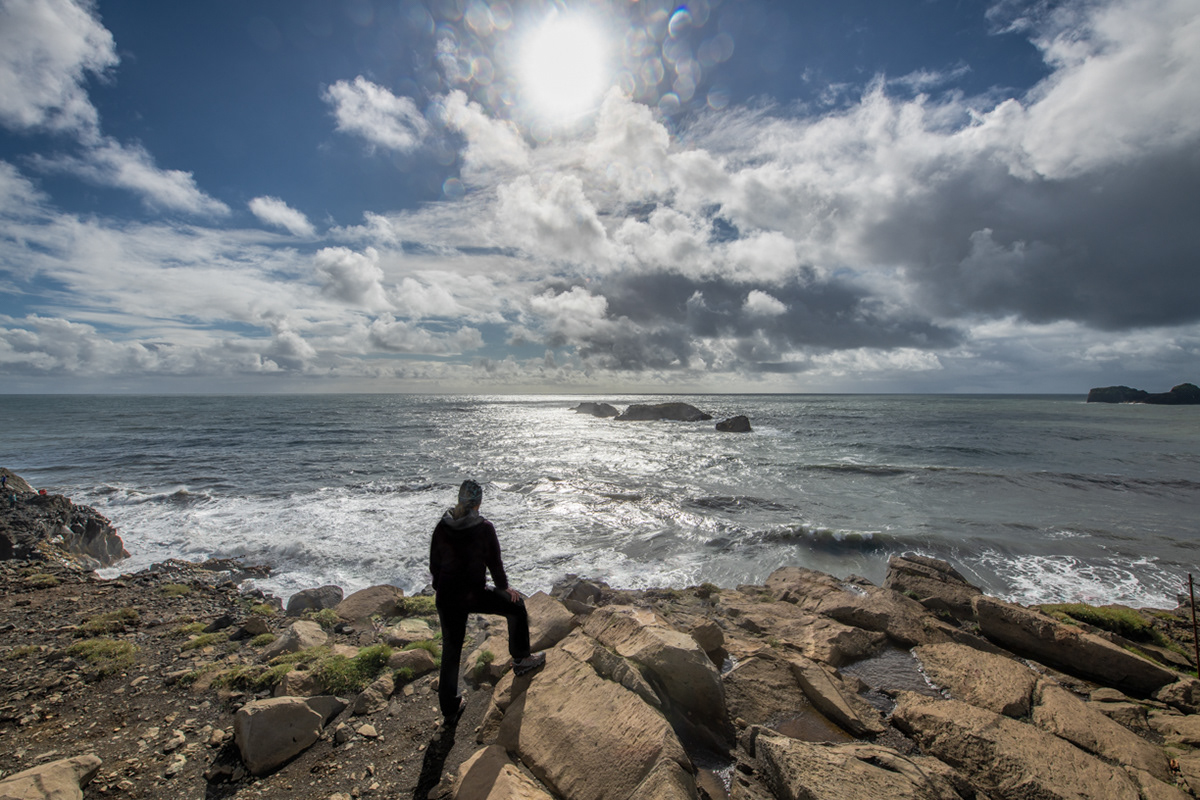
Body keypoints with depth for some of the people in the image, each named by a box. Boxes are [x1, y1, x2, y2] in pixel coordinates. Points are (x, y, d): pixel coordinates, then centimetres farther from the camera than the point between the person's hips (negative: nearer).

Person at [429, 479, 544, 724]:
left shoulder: (442, 527, -2)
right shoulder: (484, 528, -13)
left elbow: (434, 564, 6)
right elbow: (494, 562, -5)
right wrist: (504, 587, 12)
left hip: (446, 597, 4)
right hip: (475, 594, -4)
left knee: (451, 649, 18)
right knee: (516, 607, 20)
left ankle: (449, 708, 29)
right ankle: (521, 660, 31)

§ §

Output every record above word for word, omitting any pictures they contain.

Body keypoints with depth for some of the people in the image, each named by a box. Boxes are [x1, y1, x2, y2] in pixel coordinates. Points are (x, y, d): pixel coordinates, then centimetres farther from the camera than the point between the person's hips (negative: nearer).

Person at [429, 479, 544, 724]:
left shoulder: (442, 527, -2)
right shoulder: (484, 528, -13)
left elbow: (434, 564, 6)
right elbow: (494, 562, -5)
right wrist: (504, 587, 12)
left hip: (446, 597, 4)
right hip: (475, 594, -4)
left knee: (451, 649, 18)
right knee: (516, 607, 20)
left ankle: (449, 708, 29)
right ankle: (521, 660, 31)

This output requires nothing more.